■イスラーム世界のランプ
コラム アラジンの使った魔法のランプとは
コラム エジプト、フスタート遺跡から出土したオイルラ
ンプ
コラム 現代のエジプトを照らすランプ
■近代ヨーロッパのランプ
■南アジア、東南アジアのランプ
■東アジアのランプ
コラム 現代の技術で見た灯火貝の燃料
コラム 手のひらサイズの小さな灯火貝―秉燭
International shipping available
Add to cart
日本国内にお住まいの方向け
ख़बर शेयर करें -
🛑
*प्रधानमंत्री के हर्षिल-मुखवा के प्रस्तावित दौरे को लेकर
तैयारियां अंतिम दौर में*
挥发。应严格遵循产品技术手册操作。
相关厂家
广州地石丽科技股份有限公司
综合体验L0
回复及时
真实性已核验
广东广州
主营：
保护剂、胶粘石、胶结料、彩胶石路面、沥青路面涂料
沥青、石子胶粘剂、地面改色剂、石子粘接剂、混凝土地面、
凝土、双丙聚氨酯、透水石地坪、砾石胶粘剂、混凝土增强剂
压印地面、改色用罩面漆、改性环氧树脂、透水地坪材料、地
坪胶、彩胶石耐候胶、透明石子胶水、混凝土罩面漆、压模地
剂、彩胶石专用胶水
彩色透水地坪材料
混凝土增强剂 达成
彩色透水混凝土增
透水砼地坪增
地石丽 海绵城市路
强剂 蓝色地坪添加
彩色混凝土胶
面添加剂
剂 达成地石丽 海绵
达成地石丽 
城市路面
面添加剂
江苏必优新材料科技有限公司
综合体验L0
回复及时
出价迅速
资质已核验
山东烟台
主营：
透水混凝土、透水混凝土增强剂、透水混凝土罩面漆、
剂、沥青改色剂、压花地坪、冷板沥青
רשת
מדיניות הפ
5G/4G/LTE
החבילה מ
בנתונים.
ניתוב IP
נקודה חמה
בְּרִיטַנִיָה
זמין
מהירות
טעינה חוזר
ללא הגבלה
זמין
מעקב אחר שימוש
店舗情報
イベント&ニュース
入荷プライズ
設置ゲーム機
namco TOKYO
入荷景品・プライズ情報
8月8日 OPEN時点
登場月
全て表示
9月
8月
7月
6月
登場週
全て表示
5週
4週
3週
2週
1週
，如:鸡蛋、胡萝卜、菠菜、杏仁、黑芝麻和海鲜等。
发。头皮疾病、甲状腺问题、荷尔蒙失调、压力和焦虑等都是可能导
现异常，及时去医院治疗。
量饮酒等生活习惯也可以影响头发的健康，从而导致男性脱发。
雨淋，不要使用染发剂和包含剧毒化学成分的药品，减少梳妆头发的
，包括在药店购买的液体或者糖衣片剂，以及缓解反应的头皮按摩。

Problem to solve:
In full and without alteration, transcribe the listing above.

Output for this task:
■イスラーム世界のランプ
コラム アラジンの使った魔法のランプとは
コラム エジプト、フスタート遺跡から出土したオイルラ
ンプ
コラム 現代のエジプトを照らすランプ
■近代ヨーロッパのランプ
■南アジア、東南アジアのランプ
■東アジアのランプ
コラム 現代の技術で見た灯火貝の燃料
コラム 手のひらサイズの小さな灯火貝―秉燭
International shipping available
Add to cart
日本国内にお住まいの方向け
ख़बर शेयर करें -
🛑
*प्रधानमंत्री के हर्षिल-मुखवा के प्रस्तावित दौरे को लेकर
तैयारियां अंतिम दौर में*
挥发。应严格遵循产品技术手册操作。
相关厂家
广州地石丽科技股份有限公司
综合体验L0
回复及时
真实性已核验
广东广州
主营：
保护剂、胶粘石、胶结料、彩胶石路面、沥青路面涂料
沥青、石子胶粘剂、地面改色剂、石子粘接剂、混凝土地面、
凝土、双丙聚氨酯、透水石地坪、砾石胶粘剂、混凝土增强剂
压印地面、改色用罩面漆、改性环氧树脂、透水地坪材料、地
坪胶、彩胶石耐候胶、透明石子胶水、混凝土罩面漆、压模地
剂、彩胶石专用胶水
彩色透水地坪材料
混凝土增强剂 达成
彩色透水混凝土增
透水砼地坪增
地石丽 海绵城市路
强剂 蓝色地坪添加
彩色混凝土胶
面添加剂
剂 达成地石丽 海绵
达成地石丽 
城市路面
面添加剂
江苏必优新材料科技有限公司
综合体验L0
回复及时
出价迅速
资质已核验
山东烟台
主营：
透水混凝土、透水混凝土增强剂、透水混凝土罩面漆、
剂、沥青改色剂、压花地坪、冷板沥青
רשת
מדיניות הפ
5G/4G/LTE
החבילה מ
בנתונים.
ניתוב IP
נקודה חמה
בְּרִיטַנִיָה
זמין
מהירות
טעינה חוזר
ללא הגבלה
זמין
מעקב אחר שימוש
店舗情報
イベント&ニュース
入荷プライズ
設置ゲーム機
namco TOKYO
入荷景品・プライズ情報
8月8日 OPEN時点
登場月
全て表示
9月
8月
7月
6月
登場週
全て表示
5週
4週
3週
2週
1週
，如:鸡蛋、胡萝卜、菠菜、杏仁、黑芝麻和海鲜等。
发。头皮疾病、甲状腺问题、荷尔蒙失调、压力和焦虑等都是可能导
现异常，及时去医院治疗。
量饮酒等生活习惯也可以影响头发的健康，从而导致男性脱发。
雨淋，不要使用染发剂和包含剧毒化学成分的药品，减少梳妆头发的
，包括在药店购买的液体或者糖衣片剂，以及缓解反应的头皮按摩。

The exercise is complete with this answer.